• TASK TO CARRY OUT: Look through the entries below and return all lines including the word "pražnjenje".

• TASK INPUT:
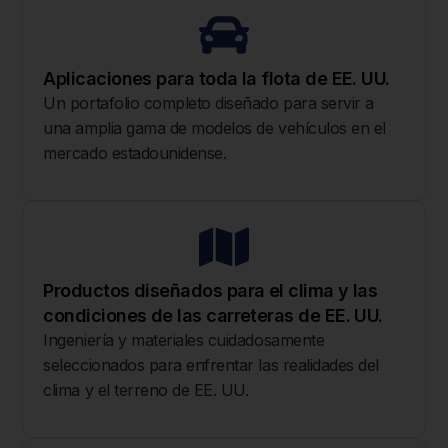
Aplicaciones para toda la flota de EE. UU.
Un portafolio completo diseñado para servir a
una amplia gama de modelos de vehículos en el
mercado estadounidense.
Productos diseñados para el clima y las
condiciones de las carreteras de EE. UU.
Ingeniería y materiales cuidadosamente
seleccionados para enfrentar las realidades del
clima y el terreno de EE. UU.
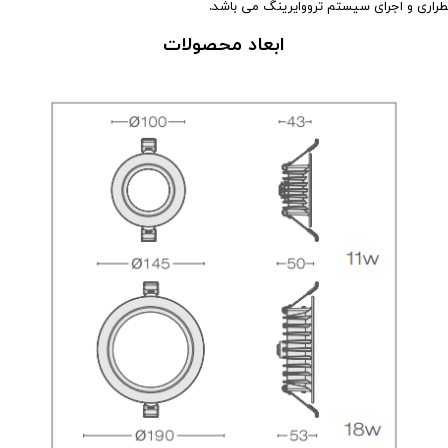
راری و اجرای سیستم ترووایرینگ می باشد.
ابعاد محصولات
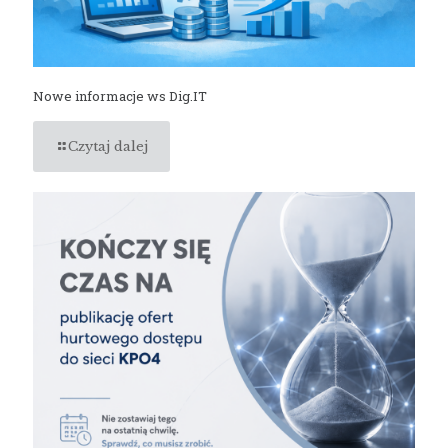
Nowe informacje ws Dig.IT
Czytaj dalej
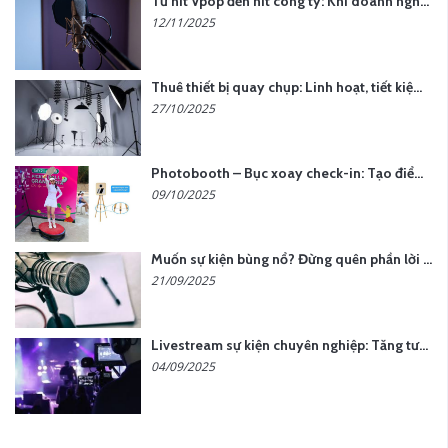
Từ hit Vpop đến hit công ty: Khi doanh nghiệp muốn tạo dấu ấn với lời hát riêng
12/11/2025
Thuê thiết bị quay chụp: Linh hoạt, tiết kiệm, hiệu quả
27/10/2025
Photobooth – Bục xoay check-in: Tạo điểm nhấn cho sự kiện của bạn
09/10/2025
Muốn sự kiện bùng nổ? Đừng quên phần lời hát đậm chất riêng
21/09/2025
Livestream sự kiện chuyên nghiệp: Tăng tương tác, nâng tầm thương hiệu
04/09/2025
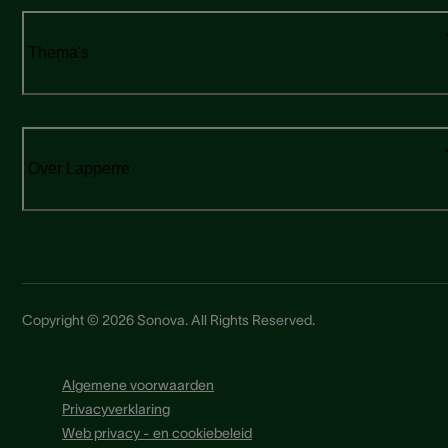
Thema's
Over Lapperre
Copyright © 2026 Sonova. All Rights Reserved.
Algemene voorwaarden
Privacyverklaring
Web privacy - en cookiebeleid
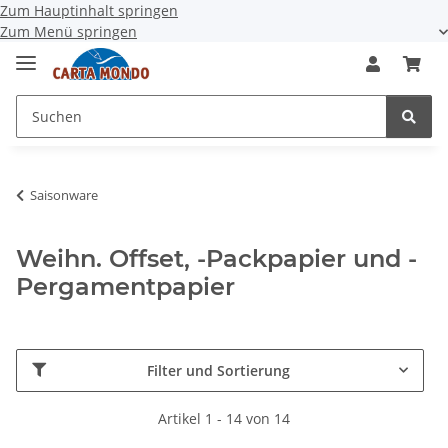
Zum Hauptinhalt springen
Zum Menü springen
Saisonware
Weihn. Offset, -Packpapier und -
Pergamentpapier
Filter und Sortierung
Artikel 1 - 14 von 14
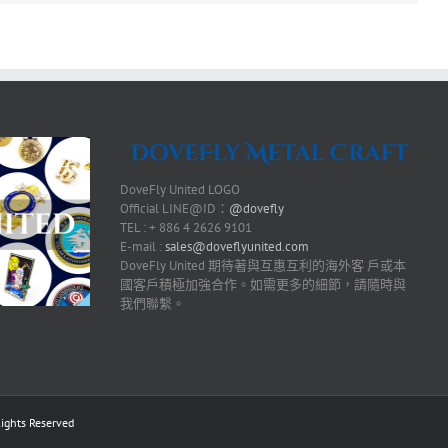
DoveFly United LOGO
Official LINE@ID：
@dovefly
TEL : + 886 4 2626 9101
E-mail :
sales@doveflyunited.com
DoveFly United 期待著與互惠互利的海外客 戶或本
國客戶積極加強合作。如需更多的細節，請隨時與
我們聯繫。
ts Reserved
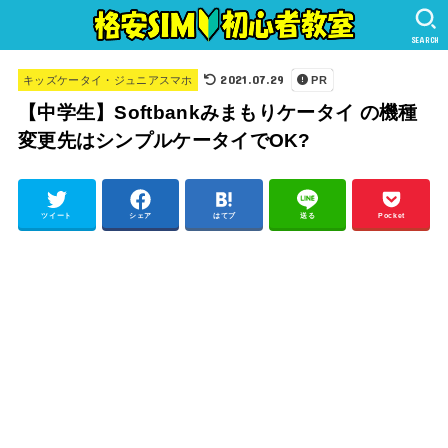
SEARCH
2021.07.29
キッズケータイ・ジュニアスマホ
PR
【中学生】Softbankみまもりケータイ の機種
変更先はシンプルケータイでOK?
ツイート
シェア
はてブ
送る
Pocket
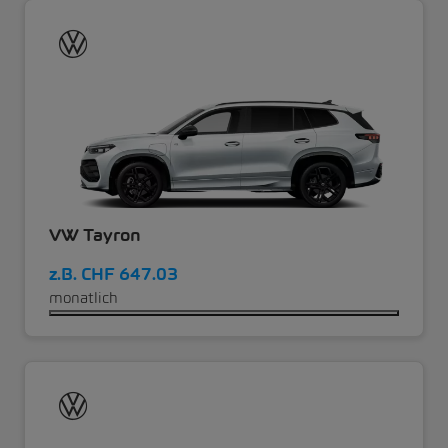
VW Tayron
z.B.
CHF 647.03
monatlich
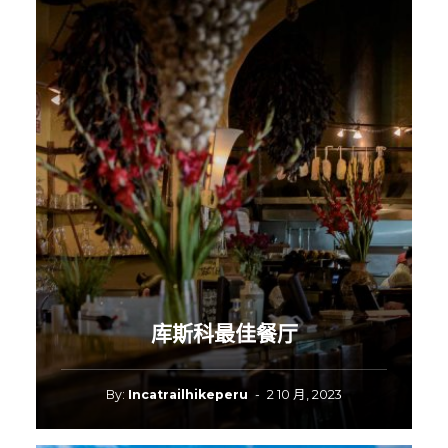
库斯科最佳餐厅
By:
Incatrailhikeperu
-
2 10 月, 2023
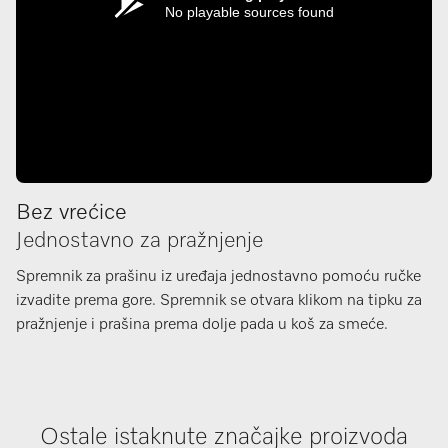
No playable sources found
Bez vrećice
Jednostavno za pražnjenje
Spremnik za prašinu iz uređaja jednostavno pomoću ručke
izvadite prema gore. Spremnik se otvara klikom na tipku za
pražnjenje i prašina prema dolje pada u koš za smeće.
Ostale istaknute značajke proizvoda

• RESULT OF THIS TASK:
Jednostavno za pražnjenje
pražnjenje i prašina prema dolje pada u koš za smeće.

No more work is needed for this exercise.